■ **What you will do**: Start at the first line and stop after the line that contains "طبيعي، فالإعلام ليس". Please render only those lines as a numbered list with both ends included and blank lines left out.
━━━━━━━━━━━━━━━━━━━━
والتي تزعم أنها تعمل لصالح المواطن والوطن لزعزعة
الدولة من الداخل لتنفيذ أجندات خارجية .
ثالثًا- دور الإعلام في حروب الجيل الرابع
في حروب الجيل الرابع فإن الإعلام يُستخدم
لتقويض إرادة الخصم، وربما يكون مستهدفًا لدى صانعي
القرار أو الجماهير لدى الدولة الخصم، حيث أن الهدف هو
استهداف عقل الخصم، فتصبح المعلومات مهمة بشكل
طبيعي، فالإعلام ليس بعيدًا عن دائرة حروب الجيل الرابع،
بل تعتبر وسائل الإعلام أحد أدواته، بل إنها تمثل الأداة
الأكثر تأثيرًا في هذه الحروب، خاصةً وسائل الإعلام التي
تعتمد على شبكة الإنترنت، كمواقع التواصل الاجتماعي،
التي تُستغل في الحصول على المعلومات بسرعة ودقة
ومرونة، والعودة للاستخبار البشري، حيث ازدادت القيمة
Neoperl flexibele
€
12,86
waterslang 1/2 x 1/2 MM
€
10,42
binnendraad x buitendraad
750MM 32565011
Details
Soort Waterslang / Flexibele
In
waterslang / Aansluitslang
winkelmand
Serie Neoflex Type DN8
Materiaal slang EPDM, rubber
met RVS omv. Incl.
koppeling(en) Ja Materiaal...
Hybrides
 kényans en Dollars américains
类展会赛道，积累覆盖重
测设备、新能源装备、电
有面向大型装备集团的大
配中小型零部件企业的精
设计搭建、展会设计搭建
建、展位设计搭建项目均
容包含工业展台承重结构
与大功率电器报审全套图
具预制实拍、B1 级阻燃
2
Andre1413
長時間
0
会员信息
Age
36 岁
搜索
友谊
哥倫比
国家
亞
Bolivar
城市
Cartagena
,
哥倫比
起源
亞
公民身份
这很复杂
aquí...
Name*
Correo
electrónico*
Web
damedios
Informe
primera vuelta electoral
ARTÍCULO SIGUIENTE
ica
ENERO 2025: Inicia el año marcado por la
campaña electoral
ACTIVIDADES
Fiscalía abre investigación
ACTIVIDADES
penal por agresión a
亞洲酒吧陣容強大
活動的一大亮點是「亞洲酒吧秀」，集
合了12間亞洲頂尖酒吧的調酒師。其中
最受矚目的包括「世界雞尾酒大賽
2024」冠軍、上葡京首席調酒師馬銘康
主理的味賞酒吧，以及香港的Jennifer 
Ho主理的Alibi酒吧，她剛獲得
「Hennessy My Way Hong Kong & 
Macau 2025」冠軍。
━━━━━━━━━━━━━━━━━━━━
■ **Answer to the problem**:
1. والتي تزعم أنها تعمل لصالح المواطن والوطن لزعزعة
2. الدولة من الداخل لتنفيذ أجندات خارجية .
3. ثالثًا- دور الإعلام في حروب الجيل الرابع
4. في حروب الجيل الرابع فإن الإعلام يُستخدم
5. لتقويض إرادة الخصم، وربما يكون مستهدفًا لدى صانعي
6. القرار أو الجماهير لدى الدولة الخصم، حيث أن الهدف هو
7. استهداف عقل الخصم، فتصبح المعلومات مهمة بشكل
8. طبيعي، فالإعلام ليس بعيدًا عن دائرة حروب الجيل الرابع،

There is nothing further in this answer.